Given task: Swap "collectors" for "collected by" in the stretch of data from the line containing "collectors: T. J. Howell" through the line containing "state / province: Carchi", and give only those lines back with nothing else altered.

Excerpted data:
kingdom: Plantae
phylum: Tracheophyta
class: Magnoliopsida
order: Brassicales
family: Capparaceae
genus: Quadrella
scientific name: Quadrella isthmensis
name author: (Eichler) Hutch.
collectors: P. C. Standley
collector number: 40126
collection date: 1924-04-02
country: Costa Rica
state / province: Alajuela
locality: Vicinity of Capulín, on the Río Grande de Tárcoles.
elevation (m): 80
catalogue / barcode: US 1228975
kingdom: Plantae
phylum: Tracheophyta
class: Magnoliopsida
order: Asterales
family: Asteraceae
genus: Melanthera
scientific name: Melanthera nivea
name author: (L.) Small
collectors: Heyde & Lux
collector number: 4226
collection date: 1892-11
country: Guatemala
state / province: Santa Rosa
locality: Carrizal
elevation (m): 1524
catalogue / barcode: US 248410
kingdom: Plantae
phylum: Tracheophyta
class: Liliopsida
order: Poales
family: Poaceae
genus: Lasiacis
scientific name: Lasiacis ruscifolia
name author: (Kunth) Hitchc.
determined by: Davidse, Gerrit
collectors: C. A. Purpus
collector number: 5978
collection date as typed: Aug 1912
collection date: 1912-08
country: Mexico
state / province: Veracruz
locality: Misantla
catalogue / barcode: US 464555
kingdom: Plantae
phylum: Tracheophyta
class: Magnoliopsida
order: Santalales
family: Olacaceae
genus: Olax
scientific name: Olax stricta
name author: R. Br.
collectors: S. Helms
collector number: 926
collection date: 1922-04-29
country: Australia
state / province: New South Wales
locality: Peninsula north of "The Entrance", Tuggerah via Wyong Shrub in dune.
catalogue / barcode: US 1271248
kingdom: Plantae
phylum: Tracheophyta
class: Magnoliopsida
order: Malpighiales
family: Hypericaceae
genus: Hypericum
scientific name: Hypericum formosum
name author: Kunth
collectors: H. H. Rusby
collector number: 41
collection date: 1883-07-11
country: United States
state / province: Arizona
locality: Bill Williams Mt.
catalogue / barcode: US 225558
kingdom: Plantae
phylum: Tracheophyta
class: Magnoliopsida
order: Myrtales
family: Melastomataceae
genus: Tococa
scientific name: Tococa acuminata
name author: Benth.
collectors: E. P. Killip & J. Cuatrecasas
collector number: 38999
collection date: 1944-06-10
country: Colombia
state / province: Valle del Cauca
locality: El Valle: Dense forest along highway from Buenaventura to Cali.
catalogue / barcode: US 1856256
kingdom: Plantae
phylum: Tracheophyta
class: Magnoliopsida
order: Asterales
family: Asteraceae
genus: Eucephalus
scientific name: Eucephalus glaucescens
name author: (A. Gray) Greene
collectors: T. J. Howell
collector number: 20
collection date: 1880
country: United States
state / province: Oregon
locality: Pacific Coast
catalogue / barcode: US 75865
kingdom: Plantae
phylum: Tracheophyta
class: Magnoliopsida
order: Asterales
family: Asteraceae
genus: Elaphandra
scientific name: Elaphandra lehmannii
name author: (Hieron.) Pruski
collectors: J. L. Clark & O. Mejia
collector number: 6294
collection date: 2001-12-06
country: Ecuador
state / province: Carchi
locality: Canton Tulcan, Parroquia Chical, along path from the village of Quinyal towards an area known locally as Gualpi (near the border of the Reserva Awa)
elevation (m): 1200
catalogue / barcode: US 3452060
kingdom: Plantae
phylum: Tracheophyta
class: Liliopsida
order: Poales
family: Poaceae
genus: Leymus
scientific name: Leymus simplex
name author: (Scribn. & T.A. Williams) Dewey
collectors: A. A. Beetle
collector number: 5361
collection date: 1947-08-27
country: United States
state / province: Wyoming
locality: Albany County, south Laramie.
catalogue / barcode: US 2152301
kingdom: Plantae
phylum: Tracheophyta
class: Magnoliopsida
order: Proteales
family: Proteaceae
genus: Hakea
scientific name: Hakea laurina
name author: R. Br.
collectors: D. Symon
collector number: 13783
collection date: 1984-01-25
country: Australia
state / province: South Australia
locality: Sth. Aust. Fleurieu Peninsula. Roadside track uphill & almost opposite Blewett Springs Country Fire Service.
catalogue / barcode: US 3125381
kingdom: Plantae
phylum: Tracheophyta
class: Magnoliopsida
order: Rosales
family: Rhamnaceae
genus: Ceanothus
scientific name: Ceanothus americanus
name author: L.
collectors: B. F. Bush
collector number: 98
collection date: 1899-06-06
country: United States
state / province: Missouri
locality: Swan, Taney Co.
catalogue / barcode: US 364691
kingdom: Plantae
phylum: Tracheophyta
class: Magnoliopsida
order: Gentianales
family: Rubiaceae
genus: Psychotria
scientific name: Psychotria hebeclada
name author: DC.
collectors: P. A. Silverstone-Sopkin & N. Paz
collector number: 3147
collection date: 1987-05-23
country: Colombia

Expected output:
collected by: T. J. Howell
collector number: 20
collection date: 1880
country: United States
state / province: Oregon
locality: Pacific Coast
catalogue / barcode: US 75865
kingdom: Plantae
phylum: Tracheophyta
class: Magnoliopsida
order: Asterales
family: Asteraceae
genus: Elaphandra
scientific name: Elaphandra lehmannii
name author: (Hieron.) Pruski
collected by: J. L. Clark & O. Mejia
collector number: 6294
collection date: 2001-12-06
country: Ecuador
state / province: Carchi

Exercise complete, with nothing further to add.